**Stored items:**
- - -

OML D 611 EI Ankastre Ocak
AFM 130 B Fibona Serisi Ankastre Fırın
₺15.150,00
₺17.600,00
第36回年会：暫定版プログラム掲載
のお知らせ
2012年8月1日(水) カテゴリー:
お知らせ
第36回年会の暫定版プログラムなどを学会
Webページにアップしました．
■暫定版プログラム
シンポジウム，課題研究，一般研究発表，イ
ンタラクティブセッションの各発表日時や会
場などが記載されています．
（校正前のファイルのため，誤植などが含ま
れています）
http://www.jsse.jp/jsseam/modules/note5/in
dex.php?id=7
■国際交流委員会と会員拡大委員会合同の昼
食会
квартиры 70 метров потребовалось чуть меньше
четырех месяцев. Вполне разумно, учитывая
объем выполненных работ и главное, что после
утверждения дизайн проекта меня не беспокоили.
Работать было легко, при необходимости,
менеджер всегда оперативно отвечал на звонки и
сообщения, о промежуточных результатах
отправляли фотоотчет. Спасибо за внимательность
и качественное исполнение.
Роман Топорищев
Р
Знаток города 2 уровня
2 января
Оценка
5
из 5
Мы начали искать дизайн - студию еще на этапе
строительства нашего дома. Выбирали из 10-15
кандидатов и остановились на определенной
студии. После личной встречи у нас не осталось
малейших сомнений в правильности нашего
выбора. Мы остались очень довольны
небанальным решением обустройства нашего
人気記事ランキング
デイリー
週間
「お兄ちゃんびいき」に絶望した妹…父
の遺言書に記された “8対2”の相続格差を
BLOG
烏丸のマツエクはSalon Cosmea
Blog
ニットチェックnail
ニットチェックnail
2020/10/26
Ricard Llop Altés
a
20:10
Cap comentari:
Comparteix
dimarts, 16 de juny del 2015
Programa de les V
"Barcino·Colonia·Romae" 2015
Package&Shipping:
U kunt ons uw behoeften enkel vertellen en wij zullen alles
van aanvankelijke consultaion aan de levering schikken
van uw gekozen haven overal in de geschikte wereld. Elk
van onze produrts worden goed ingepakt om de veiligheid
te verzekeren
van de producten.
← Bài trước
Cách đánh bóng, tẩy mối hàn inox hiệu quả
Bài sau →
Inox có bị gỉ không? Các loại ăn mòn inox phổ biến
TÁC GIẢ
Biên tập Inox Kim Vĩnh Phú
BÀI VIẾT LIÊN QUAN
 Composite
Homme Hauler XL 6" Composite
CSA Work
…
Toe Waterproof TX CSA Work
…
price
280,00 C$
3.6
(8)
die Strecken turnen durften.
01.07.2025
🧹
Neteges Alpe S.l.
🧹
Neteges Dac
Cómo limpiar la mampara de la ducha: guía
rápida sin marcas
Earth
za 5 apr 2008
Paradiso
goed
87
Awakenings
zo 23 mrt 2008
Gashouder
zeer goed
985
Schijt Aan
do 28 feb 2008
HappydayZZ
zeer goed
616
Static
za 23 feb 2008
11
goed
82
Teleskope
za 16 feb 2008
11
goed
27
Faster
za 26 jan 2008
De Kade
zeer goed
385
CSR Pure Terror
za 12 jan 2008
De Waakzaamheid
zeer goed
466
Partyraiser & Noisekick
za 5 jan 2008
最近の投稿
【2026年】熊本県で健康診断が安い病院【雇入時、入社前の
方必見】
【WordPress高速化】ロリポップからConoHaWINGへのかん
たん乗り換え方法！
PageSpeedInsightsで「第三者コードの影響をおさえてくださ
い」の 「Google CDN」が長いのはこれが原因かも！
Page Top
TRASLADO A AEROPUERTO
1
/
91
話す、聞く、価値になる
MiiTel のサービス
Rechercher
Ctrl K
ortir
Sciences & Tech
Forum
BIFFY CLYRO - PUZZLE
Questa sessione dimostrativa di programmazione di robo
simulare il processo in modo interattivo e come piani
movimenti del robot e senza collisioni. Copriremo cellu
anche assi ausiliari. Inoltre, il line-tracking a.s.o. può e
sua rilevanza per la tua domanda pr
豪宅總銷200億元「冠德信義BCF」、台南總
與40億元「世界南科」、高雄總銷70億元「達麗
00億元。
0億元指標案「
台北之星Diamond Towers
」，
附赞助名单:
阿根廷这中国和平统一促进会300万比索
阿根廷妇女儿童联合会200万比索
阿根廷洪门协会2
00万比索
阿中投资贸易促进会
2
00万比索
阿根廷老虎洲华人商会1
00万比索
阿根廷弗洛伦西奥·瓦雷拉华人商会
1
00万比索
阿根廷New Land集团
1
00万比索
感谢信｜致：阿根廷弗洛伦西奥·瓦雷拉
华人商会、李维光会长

- - -

**WHAT IS BEING ASKED:**
Copy the material word for word, from its first line through the line that contains "Cómo limpiar la mampara de la ducha: guía", including that line.

**ANSWER FOR THIS EXERCISE:**
OML D 611 EI Ankastre Ocak
AFM 130 B Fibona Serisi Ankastre Fırın
₺15.150,00
₺17.600,00
第36回年会：暫定版プログラム掲載
のお知らせ
2012年8月1日(水) カテゴリー:
お知らせ
第36回年会の暫定版プログラムなどを学会
Webページにアップしました．
■暫定版プログラム
シンポジウム，課題研究，一般研究発表，イ
ンタラクティブセッションの各発表日時や会
場などが記載されています．
（校正前のファイルのため，誤植などが含ま
れています）
http://www.jsse.jp/jsseam/modules/note5/in
dex.php?id=7
■国際交流委員会と会員拡大委員会合同の昼
食会
квартиры 70 метров потребовалось чуть меньше
четырех месяцев. Вполне разумно, учитывая
объем выполненных работ и главное, что после
утверждения дизайн проекта меня не беспокоили.
Работать было легко, при необходимости,
менеджер всегда оперативно отвечал на звонки и
сообщения, о промежуточных результатах
отправляли фотоотчет. Спасибо за внимательность
и качественное исполнение.
Роман Топорищев
Р
Знаток города 2 уровня
2 января
Оценка
5
из 5
Мы начали искать дизайн - студию еще на этапе
строительства нашего дома. Выбирали из 10-15
кандидатов и остановились на определенной
студии. После личной встречи у нас не осталось
малейших сомнений в правильности нашего
выбора. Мы остались очень довольны
небанальным решением обустройства нашего
人気記事ランキング
デイリー
週間
「お兄ちゃんびいき」に絶望した妹…父
の遺言書に記された “8対2”の相続格差を
BLOG
烏丸のマツエクはSalon Cosmea
Blog
ニットチェックnail
ニットチェックnail
2020/10/26
Ricard Llop Altés
a
20:10
Cap comentari:
Comparteix
dimarts, 16 de juny del 2015
Programa de les V
"Barcino·Colonia·Romae" 2015
Package&Shipping:
U kunt ons uw behoeften enkel vertellen en wij zullen alles
van aanvankelijke consultaion aan de levering schikken
van uw gekozen haven overal in de geschikte wereld. Elk
van onze produrts worden goed ingepakt om de veiligheid
te verzekeren
van de producten.
← Bài trước
Cách đánh bóng, tẩy mối hàn inox hiệu quả
Bài sau →
Inox có bị gỉ không? Các loại ăn mòn inox phổ biến
TÁC GIẢ
Biên tập Inox Kim Vĩnh Phú
BÀI VIẾT LIÊN QUAN
 Composite
Homme Hauler XL 6" Composite
CSA Work
…
Toe Waterproof TX CSA Work
…
price
280,00 C$
3.6
(8)
die Strecken turnen durften.
01.07.2025
🧹
Neteges Alpe S.l.
🧹
Neteges Dac
Cómo limpiar la mampara de la ducha: guía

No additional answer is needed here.